Anoche, y antenoche, y la otra noche
la luna me apuñalaba por la espalda.
Anoche, y antenoche, y la otra noche
le entregué mis creencias a las ratas
de las iglesias y los osarios.
Descubrí un cordón de plumas
que el sol tendía entre dos nubes
allí es donde ponían a secar
las pieles de los ángeles de los sueños negros.

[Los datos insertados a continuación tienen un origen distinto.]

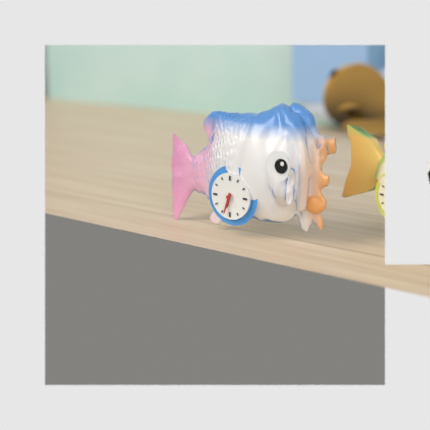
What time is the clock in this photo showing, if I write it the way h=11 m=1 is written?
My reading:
h=6 m=33
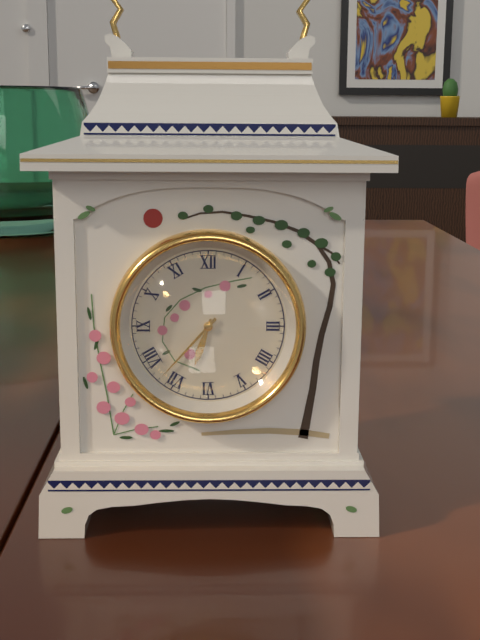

Anoche, y antenoche, y la otra noche
me convertía en otro
por efecto de las palabras
que no escribía, pero leía;
que no decía, pero escuchaba;
que no sabía, pero pensaba.
Las imaginaba con una caligrafía
dócil y redondeada,
suave y sin rincones,
tan ajena a mi rabia,
como vástagos de un pésimo poeta
del que no recordaba el nombre.
Ayer, y anteayer, y el otro día
rompía la cáscara miserable de la noche
con un dolor de párpado en los costados,
una espina de pez clavada en el desierto
del temible despertar de la hora prima.
Me abarrotaba en las esquinas
de un espejo diferente
al que la lluvia oscurecía,
al que la madrugada abandonaba,
en el terco zigzag de mi pensamiento.
Mañana, y pasado y al siguiente,
quizá desmonte la moneda falsa
que me responde a la primera filosofía
y construya una quimera antigua
o demasiado novedosa.
Veré con manos nuevas y lejanas
el suave terciopelo del horizonte
tendido con la indulgencia de a quien no le importan
lo que es o lo que nunca ha sido.
Hoy, mientras tanto, sigo dudando
de la matemática exacta de mi persona.